Auch auf “Beats & Bruises” hat man oberflächlich das Gefühl, einer zuckerwattesüßen Sommerplatte zu lauschen, doch findet man sich inmitten Erzählungen über kaputte Familien, häusliche Gewalt oder einem Amoklauf wieder. Verpackt wird das ganze in Jazz-, Blues- und Folk-Klängen, Pedal-Steel-Gitarre inklusive. Wo sich scheinbare Gute-Laune-Töne und bitterernste Texte treffen, da lächelt einem Miss Li entgegen.

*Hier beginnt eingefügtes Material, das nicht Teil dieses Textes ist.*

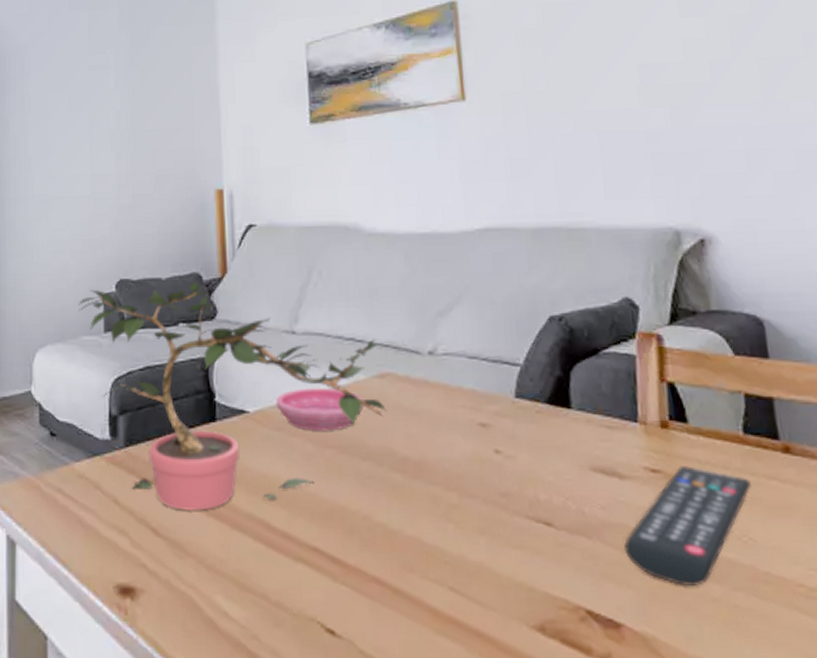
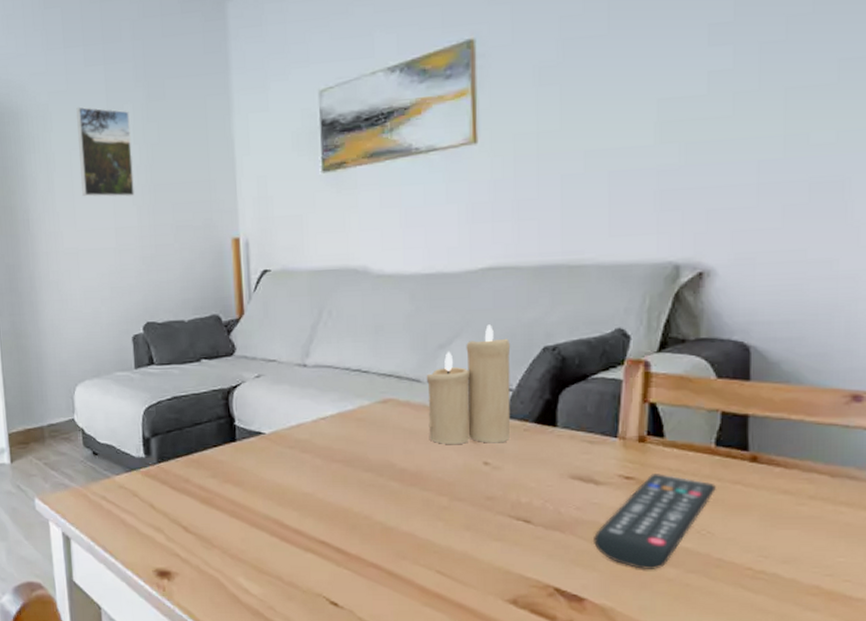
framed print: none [56,49,113,142] -> present [76,106,134,197]
potted plant: present [79,281,386,511] -> none [111,322,387,513]
saucer: present [276,388,364,431] -> none [289,412,368,448]
candle: none [426,290,521,428] -> present [426,324,511,444]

Man kann das durchaus ernst nehmen, man muss sogar. Doch diesmal macht sie es einem nicht mehr so leicht, gedankenverloren durch die Straßen zu tüdeln. Die Ohren sind gewarnt und lassen eher aufhorchen. Vorsicht sei geboten, aber bitte nicht bei all dem traurigen Alltagsgeschehen vergessen, the whole way home zu dancen. Außerhalb großer Deutschland-Tourneen wird Miss Li am 22. September beim Reeperbahn-Festival zu erleben sein. Der genaue Ort folgt bald. (ms)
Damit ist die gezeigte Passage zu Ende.